More than 500 Venezuelan children have been taken into custody in Colombia, according to government documents. Police in Cucuta regularly turn at least one or two children a day over to the nation’s child welfare agency, where many are then placed in foster homes. At the city’s biggest soup kitchen, some parents have even tried to give their children away.
Rosalba Navarro, a sister with Cucuta’s Roman Catholic archdiocese, says mothers on several occasions have begged her: “Please take them. I don’t have anywhere to keep them.”
Over 1 million Venezuelans have fled across the porous border into Colombia in less than two years, many of them young children. A recent census found that of the estimated 442,500 Venezuelan migrants living in Colombia illegally, about a quarter are minors – 10 percent are 5 years old or younger.
“It’s the young who are coming to the country,” said Belen Villamizar, a lawyer working in Cucuta with Colombia’s child welfare agency. “They are the ones more likely to take the risk. And they come with children.”
The escalating influx is putting strain on an already stretched child welfare system in Colombia, where decades of war, poverty and social strife have rendered countless children the victims of abandonment, sex abuse and recruitment by illegal armed groups.
Many Venezuelans have made long journeys by foot and bus when they reach Cucuta, a mountainous city where their homeland can easily be seen from its hilltops. They often have little more than a dollar in their pockets, if that, and several mouths to feed.
On a recent evening, Cucuta police found 17-year-old Eliusmar Guerrero selling lollipops with her 18-month-old daughter. Guerrero said she and her husband had been unable to pay for their room in an apartment for the last three days. With no relatives in Colombia to help her care for the child, she said she was left with no choice but to go out in the streets hoping to sell a few candies with her baby in tow.

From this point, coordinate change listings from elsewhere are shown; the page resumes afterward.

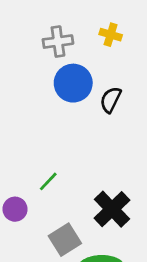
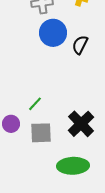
gray square: (65, 240) -> (41, 133), moved, turned 30

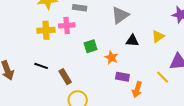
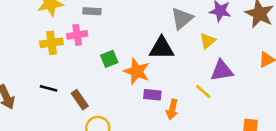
gray triangle: (120, 15) -> (182, 18), moved
yellow triangle: (158, 36) -> (208, 41), moved
black triangle: (132, 41) -> (162, 48), size x1.5
orange star: (111, 57) -> (137, 71), size x1.5

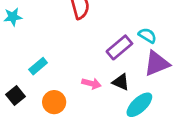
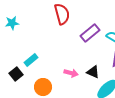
purple rectangle: (119, 47) -> (90, 33), moved
black square: (15, 95) -> (16, 74), moved

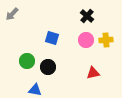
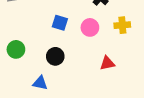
pink circle: (86, 40) -> (90, 27), moved
green circle: (27, 61) -> (16, 49), moved

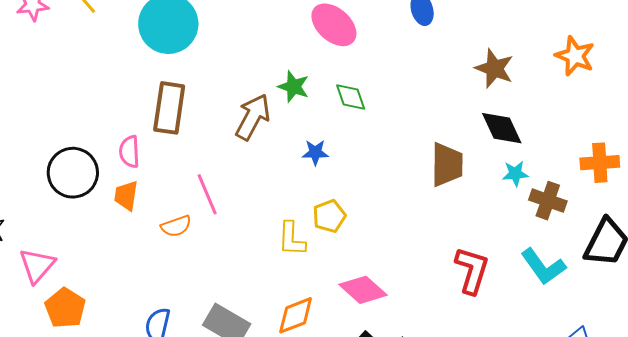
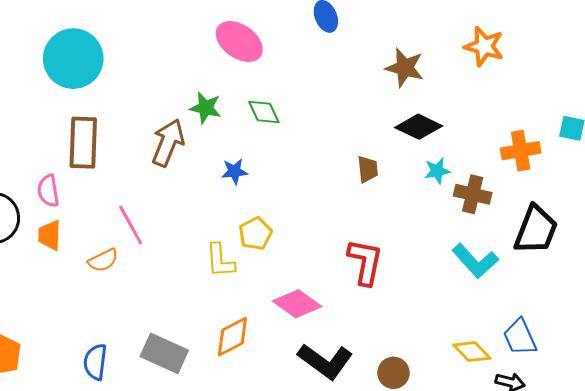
black diamond: (502, 128) -> (419, 127), turned -33
brown trapezoid: (447, 165) -> (368, 169), size x0.6
red L-shape: (472, 270) -> (365, 262), moved

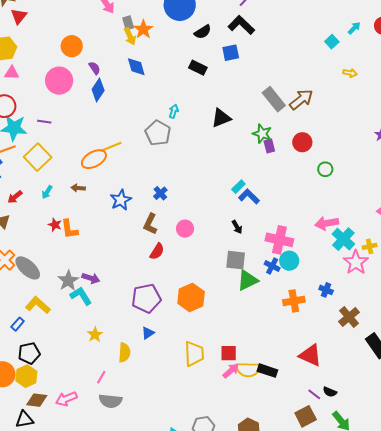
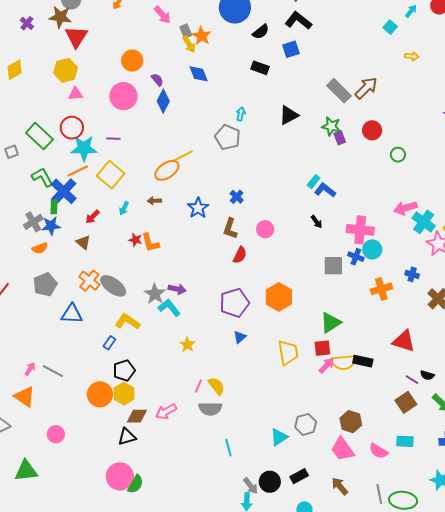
red triangle: (19, 16) -> (76, 37), size x1.4
gray square: (236, 260) -> (333, 266), moved
green triangle: (248, 280) -> (331, 323), moved
yellow semicircle: (124, 353) -> (216, 386), moved, turned -36

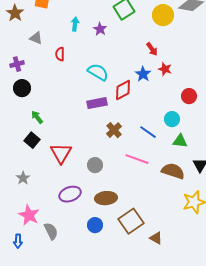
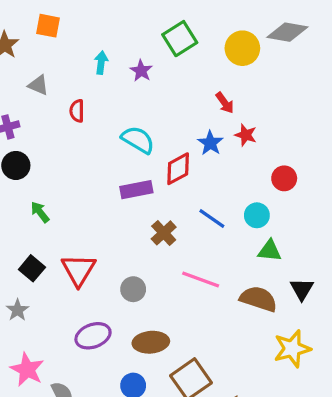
blue line: (148, 132) -> (212, 219), moved
black square: (32, 140) -> (32, 268), moved

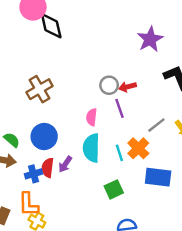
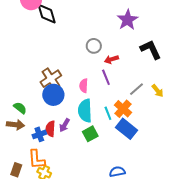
gray circle: (109, 85) -> (94, 46), moved
brown cross: (40, 89) -> (51, 79), moved
blue circle: (44, 136) -> (53, 95), moved
blue rectangle: (158, 177) -> (126, 129), moved, turned 35
green square: (114, 189) -> (90, 134), moved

“We are going hungry here,” she said, balancing her smiling, seemingly oblivious daughter on one hip before the glare of a flashing police light.
As officers transported Guerrero and her daughter to Cucuta’s child welfare offices, she embraced her daughter and began to weep.
“I’m afraid they’ll take her from me,” she said.
In contrast to the United States, where more than 2,000 children were separated from their parents at the border with Mexico under the Trump administration’s zero-tolerance policy, Colombian officials say they are trying to keep newly arrived migrant families together.